Members of the University Council considered the matter Wednesday at their last meeting before the start of the fall semester.
Alan Rosenbaum, executive secretary of the University Council, said evaluations of instructor effectiveness filled out by students are considered in merit, tenure and promotions.
He said members of the Faculty Senate are concerned that not enough students are filling out the online surveys and promotions were based on the opinions of a few.
“Three colleges are now requiring faculty to do online evaluations,” he said. “The [Faculty] Senate did not want the deans of each college to require it.”
He said about 15 percent to 20 percent of a faculty member’s students participate in the online surveys, while 60 percent to 70 percent of students participate in written evaluations distributed in class.
“[The Academic Affairs Committee] essentially found that online evaluations can be done effectively, but we have to do something to increase response rates,” Rosenbaum said.
Online evaluations started about a year or two ago, Rosenbaum said, and departments either use online evaluations or written evaluations, not both.

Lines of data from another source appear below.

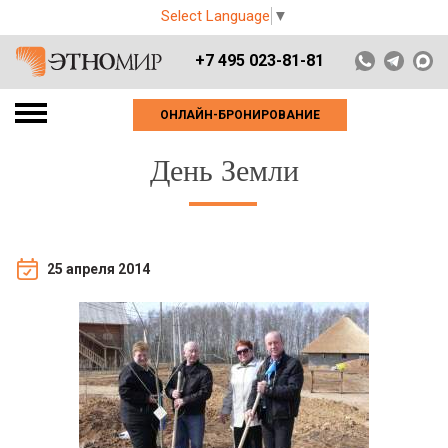
Select Language
▼
+7 495 023-81-81
ОНЛАЙН-БРОНИРОВАНИЕ
День Земли
25 апреля 2014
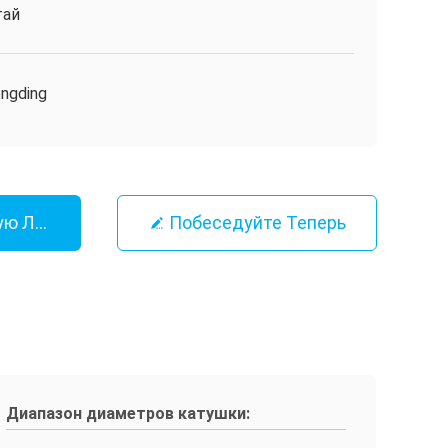
тай
ngding
ую Лучшую Цену
Побеседуйте Теперь
Диапазон диаметров катушки:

The Academic Affairs Committee recommended that the use of online evaluations be determined at the academic department level.
“The faculty should have a say in how faculty evaluations should be done,” he said.
Rosenbaum clarified that immediate action was not needed because evaluations have been completed for this year.
The University Council voted Wednesday to send the recommendation to the council’s Academic Policy Committee for consideration when the council reconvenes in the fall.
NIU President John Peters also gave a report Wednesday outlining summer construction projects and state aid funding proposals.
He noted campus-improvement projects to be completed this summer, which include a campus recreation project north of the Convocation Center, landscape improvements, pedestrian walk improvements, painting and several parking projects.
Peters also pointed out that fiscal 2013 general revenue funds from the state – which total about $100 million of the university’s $438 million budget – are still up in the air.
Some state legislators proposed a flat budget for higher education, while others want to reduce the general revenue base by 6.14 percent – a cut university officials already are preparing to face.
“One hundred million dollars in state revenue is extremely important to the university,” Peters said.
The state still owes the university $41 million for this year, which has to be paid by Dec. 31.